Quant aux créations des différents parfumeurs « édités » par Fréderic Malle, c’est une question de goût, je sais que vous les considérez plutôt comme des exercices de style, mais je pense que la plupart vont bien au-delà de ça…
Pour ce qui est de Jean-Claude Ellena je vous cite un passage de son dernier livre : Le Parfum aux éditions Puf, il s’y exprime justement sur la création d’un Jardin sur le Nil : >>>(…) Bien avant cette promenade, j’avais rejeté les senteurs de jasmins, de fleurs d’oranger, d’épices, odeurs qui emprisonnent l’Egypte dans des senteurs mythiques d’un Orient imaginé par l’Occident. Ce que je cherchais était une entrée insolite pour raconter l’histoire de ce jardin. L’odeur des mangues vertes devenait le signe et symbolisait les îles-jardins du Nil. Plus tard, j’ai appris que ce fruit en Egypte donnait lieu à une fête annuelle.<<< Il s’agit bien ici d’une véritable démarche artistique, au travers d’une émotion qui le saisit dans une allée de manguiers en Egypte, lorsqu’il sent le lait frais s’échappant d’une mangue.

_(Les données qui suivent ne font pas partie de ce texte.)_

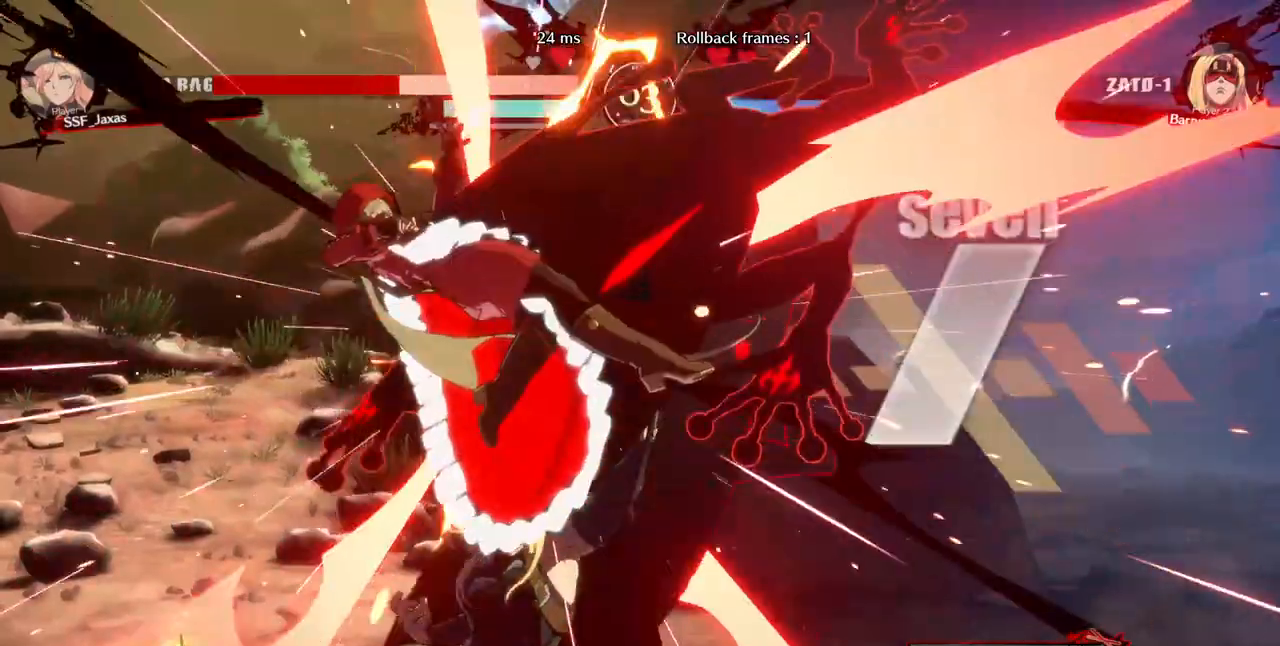
Gameplay with a controller (arcade stick); each line is a JSON object with the inputs held at the frame after it. "events" lists button and stick changes between this image and that frame as [ms after this image, input, new state], when the widget could be followed in between. Not read: L3 R3 SELECT other_buttons.
{"buttons": ["DPAD_DOWN", "DPAD_LEFT"], "events": [[40, "DPAD_LEFT", "down"], [40, "DPAD_RIGHT", "up"], [480, "DPAD_DOWN", "down"], [480, "SQUARE", "up"]]}
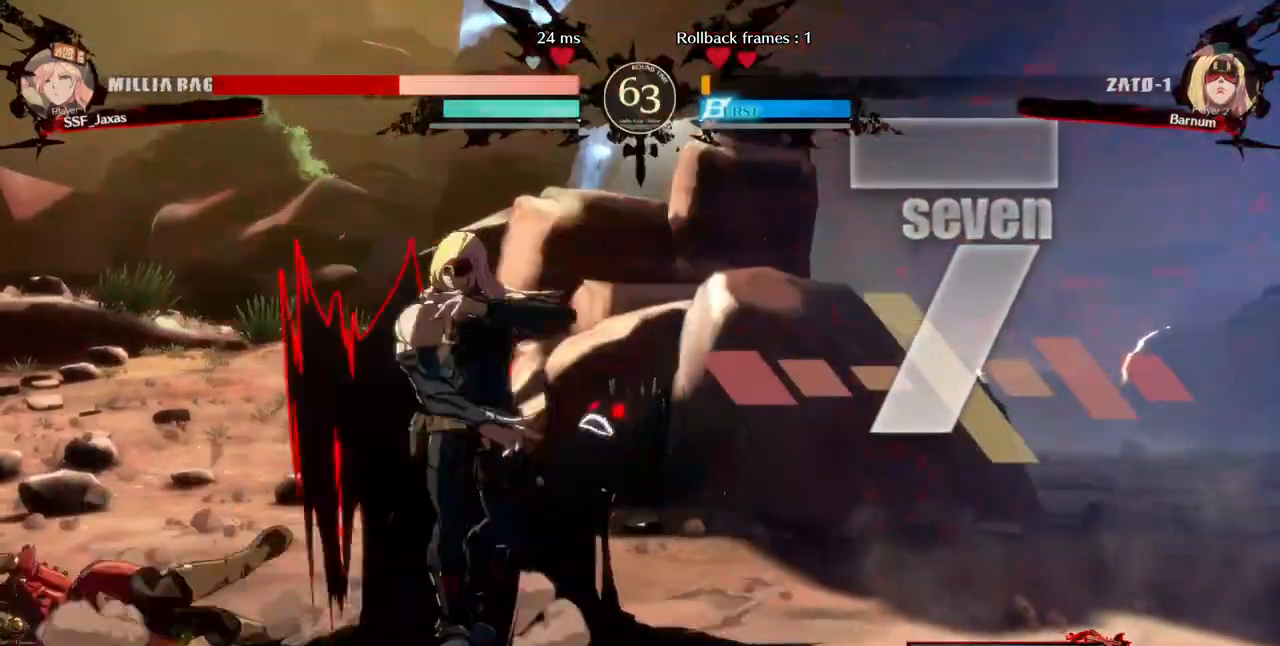
{"buttons": ["DPAD_DOWN", "DPAD_LEFT"]}
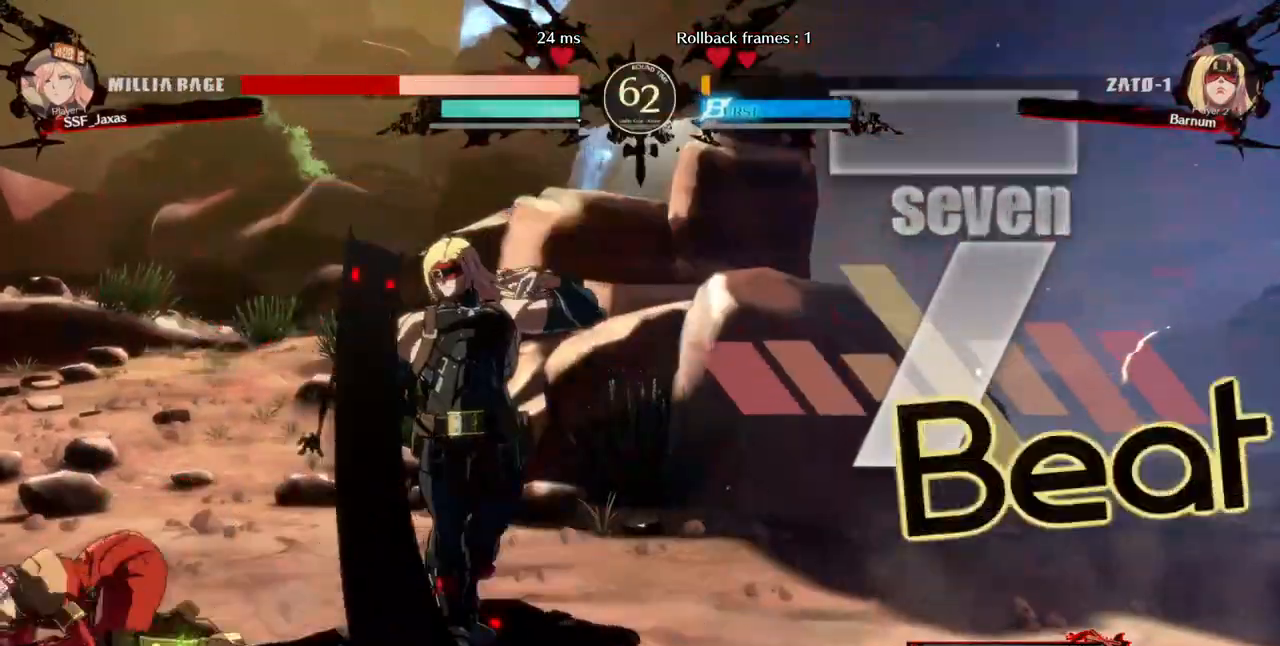
{"buttons": ["DPAD_DOWN", "DPAD_LEFT"]}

Ellena raconte, au travers de sa sensibilité, une histoire de l’Egypte, la sienne, celle qu’il a ressenti. Il transforme cette émotion, cette inspiration en un parfum qu’il crée avec la matière de son esprit, loin des clichés. Après on aime ou on aime pas, (personnellement je n’aime pas trop un jardin sur le Nil) mais la démarche artistique est là et elle est sincère. Chacun a son écriture et chacun essaie de l’exprimer dans un équilibre subtil en prenant en compte les différents cadres et contraintes comme celle imposée par le brief, par l’influence des évaluatrices, ou les réglementations, la marque et son histoire, le marché, les tendances tout en essayant de rester créatif. Bravo et merci à tous les parfumeurs qui réussissent malgré toutes ces limites et ces contraintes, ces agacements et ces incompréhensions à nous offrir encore des parfums qui sortent des sentiers battus.